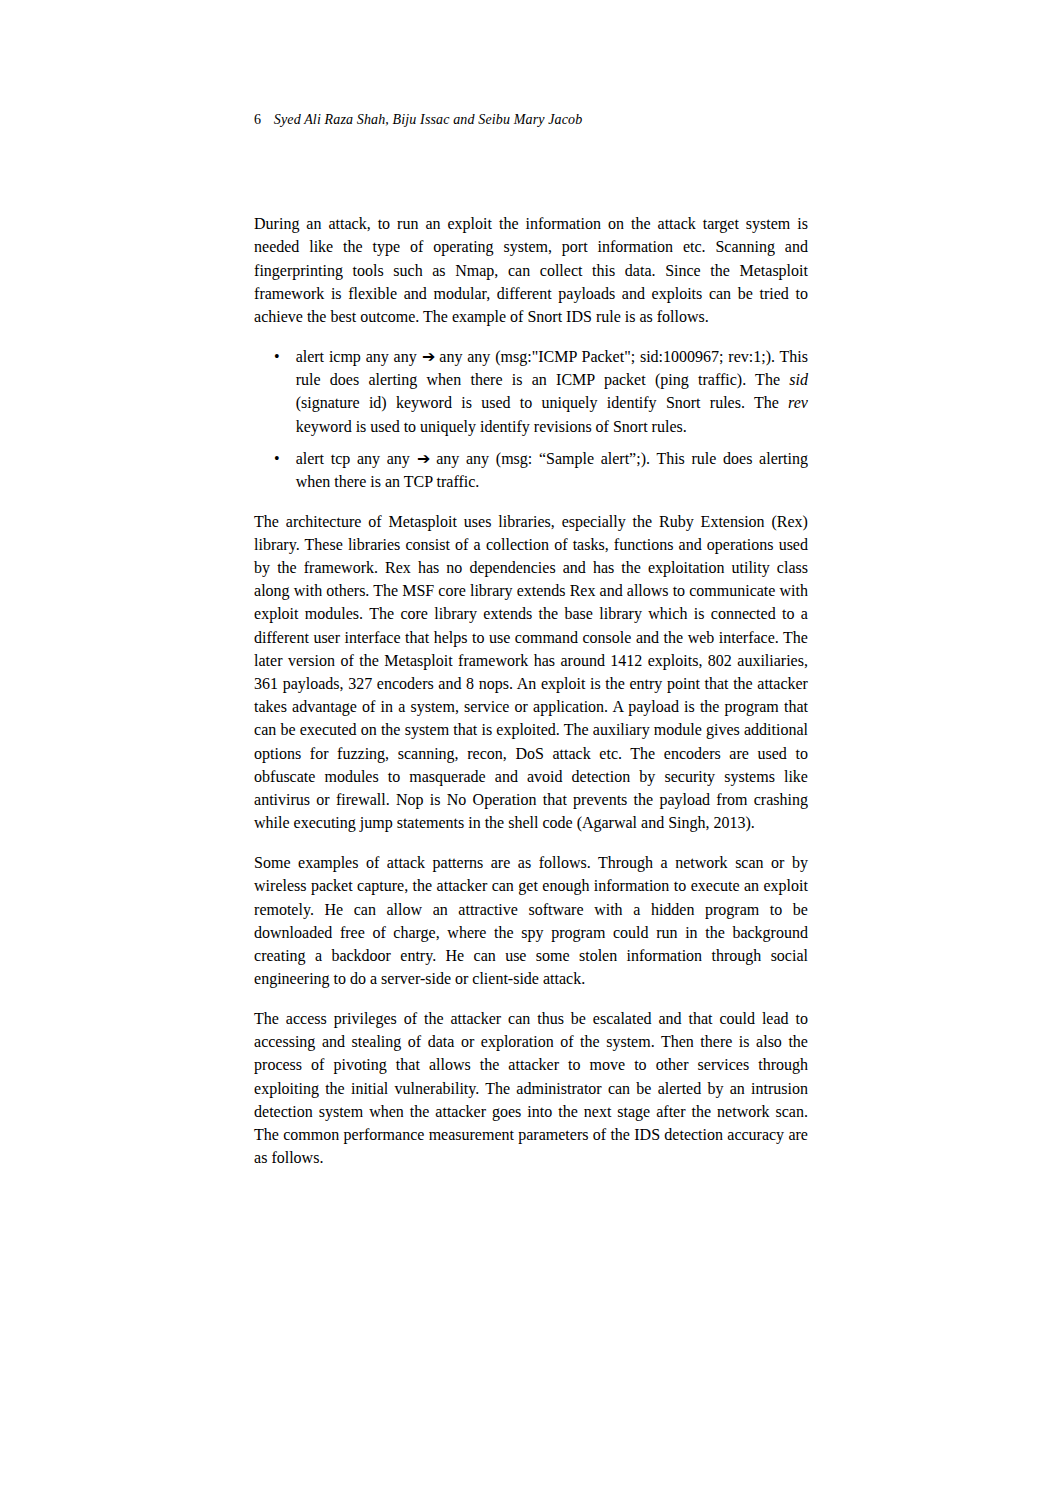6 Syed Ali Raza Shah, Biju Issac and Seibu Mary Jacob
During an attack, to run an exploit the information on the attack target system is needed like the type of operating system, port information etc. Scanning and fingerprinting tools such as Nmap, can collect this data. Since the Metasploit framework is flexible and modular, different payloads and exploits can be tried to achieve the best outcome. The example of Snort IDS rule is as follows.
alert icmp any any ➔ any any (msg:"ICMP Packet"; sid:1000967; rev:1;). This rule does alerting when there is an ICMP packet (ping traffic). The sid (signature id) keyword is used to uniquely identify Snort rules. The rev keyword is used to uniquely identify revisions of Snort rules.
alert tcp any any ➔ any any (msg: “Sample alert”;). This rule does alerting when there is an TCP traffic.
The architecture of Metasploit uses libraries, especially the Ruby Extension (Rex) library. These libraries consist of a collection of tasks, functions and operations used by the framework. Rex has no dependencies and has the exploitation utility class along with others. The MSF core library extends Rex and allows to communicate with exploit modules. The core library extends the base library which is connected to a different user interface that helps to use command console and the web interface. The later version of the Metasploit framework has around 1412 exploits, 802 auxiliaries, 361 payloads, 327 encoders and 8 nops. An exploit is the entry point that the attacker takes advantage of in a system, service or application. A payload is the program that can be executed on the system that is exploited. The auxiliary module gives additional options for fuzzing, scanning, recon, DoS attack etc. The encoders are used to obfuscate modules to masquerade and avoid detection by security systems like antivirus or firewall. Nop is No Operation that prevents the payload from crashing while executing jump statements in the shell code (Agarwal and Singh, 2013).
Some examples of attack patterns are as follows. Through a network scan or by wireless packet capture, the attacker can get enough information to execute an exploit remotely. He can allow an attractive software with a hidden program to be downloaded free of charge, where the spy program could run in the background creating a backdoor entry. He can use some stolen information through social engineering to do a server-side or client-side attack.
The access privileges of the attacker can thus be escalated and that could lead to accessing and stealing of data or exploration of the system. Then there is also the process of pivoting that allows the attacker to move to other services through exploiting the initial vulnerability. The administrator can be alerted by an intrusion detection system when the attacker goes into the next stage after the network scan. The common performance measurement parameters of the IDS detection accuracy are as follows.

• Work instructions
The lines above, starting at the one with "During an attack, to" and ending at the one with "alert tcp any", are the only ones to return, exactly as written.

• Task response
During an attack, to run an exploit the information on the attack target system is needed like the type of operating system, port information etc. Scanning and fingerprinting tools such as Nmap, can collect this data. Since the Metasploit framework is flexible and modular, different payloads and exploits can be tried to achieve the best outcome. The example of Snort IDS rule is as follows.
alert icmp any any ➔ any any (msg:"ICMP Packet"; sid:1000967; rev:1;). This rule does alerting when there is an ICMP packet (ping traffic). The sid (signature id) keyword is used to uniquely identify Snort rules. The rev keyword is used to uniquely identify revisions of Snort rules.
alert tcp any any ➔ any any (msg: “Sample alert”;). This rule does alerting when there is an TCP traffic.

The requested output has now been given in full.